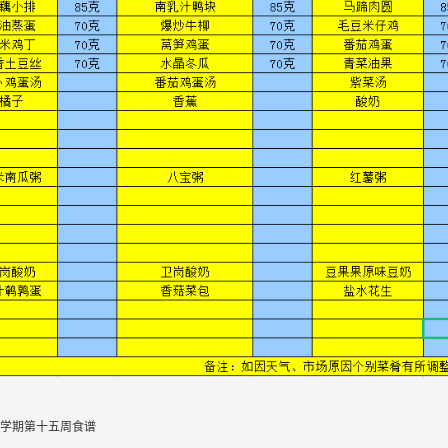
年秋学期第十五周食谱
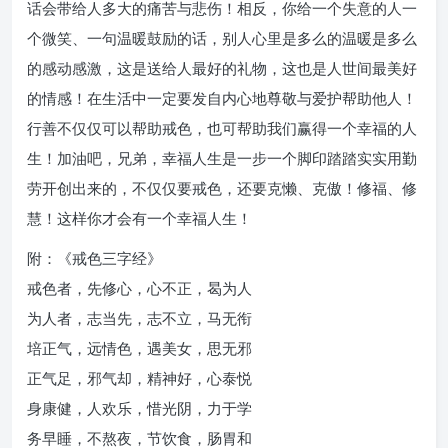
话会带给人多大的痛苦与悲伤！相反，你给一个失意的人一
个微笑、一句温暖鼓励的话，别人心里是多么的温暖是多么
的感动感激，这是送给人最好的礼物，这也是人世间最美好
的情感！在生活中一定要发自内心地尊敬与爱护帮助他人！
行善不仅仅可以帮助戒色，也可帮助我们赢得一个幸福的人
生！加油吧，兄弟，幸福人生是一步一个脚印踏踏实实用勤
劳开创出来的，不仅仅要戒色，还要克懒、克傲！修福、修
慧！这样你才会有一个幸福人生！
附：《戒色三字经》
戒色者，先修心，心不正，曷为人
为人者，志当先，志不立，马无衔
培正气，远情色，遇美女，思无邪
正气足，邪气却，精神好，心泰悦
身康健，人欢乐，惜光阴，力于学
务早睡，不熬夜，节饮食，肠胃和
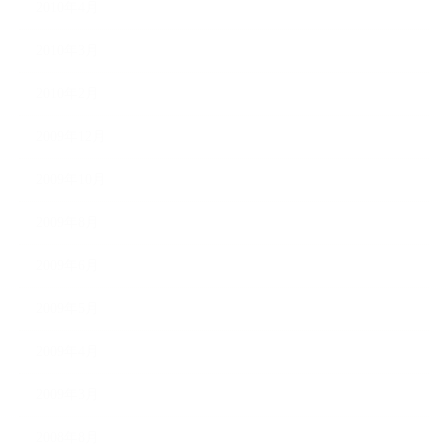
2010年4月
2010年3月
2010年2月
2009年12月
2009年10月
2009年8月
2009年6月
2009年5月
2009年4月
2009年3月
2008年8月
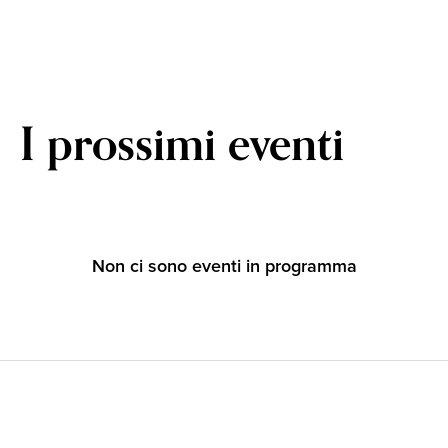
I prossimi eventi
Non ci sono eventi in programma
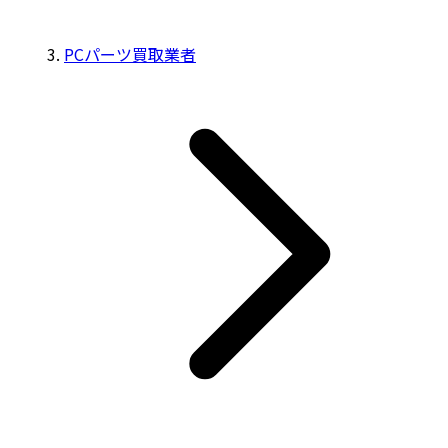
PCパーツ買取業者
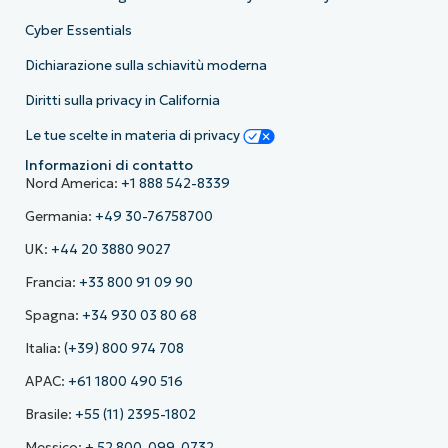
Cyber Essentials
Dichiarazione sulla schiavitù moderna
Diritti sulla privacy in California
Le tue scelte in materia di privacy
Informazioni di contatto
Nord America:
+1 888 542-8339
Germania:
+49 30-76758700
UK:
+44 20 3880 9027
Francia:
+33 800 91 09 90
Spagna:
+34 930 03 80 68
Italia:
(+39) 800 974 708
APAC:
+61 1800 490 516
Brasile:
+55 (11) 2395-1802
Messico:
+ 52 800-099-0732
○ ○ ○ ○ ○ ○ ○
• [Problem statement]:
Pull out every line of the records that contains the word "eventi", matching case exactly.

• [Expected answer]:
I prossimi eventi
Non ci sono eventi in programma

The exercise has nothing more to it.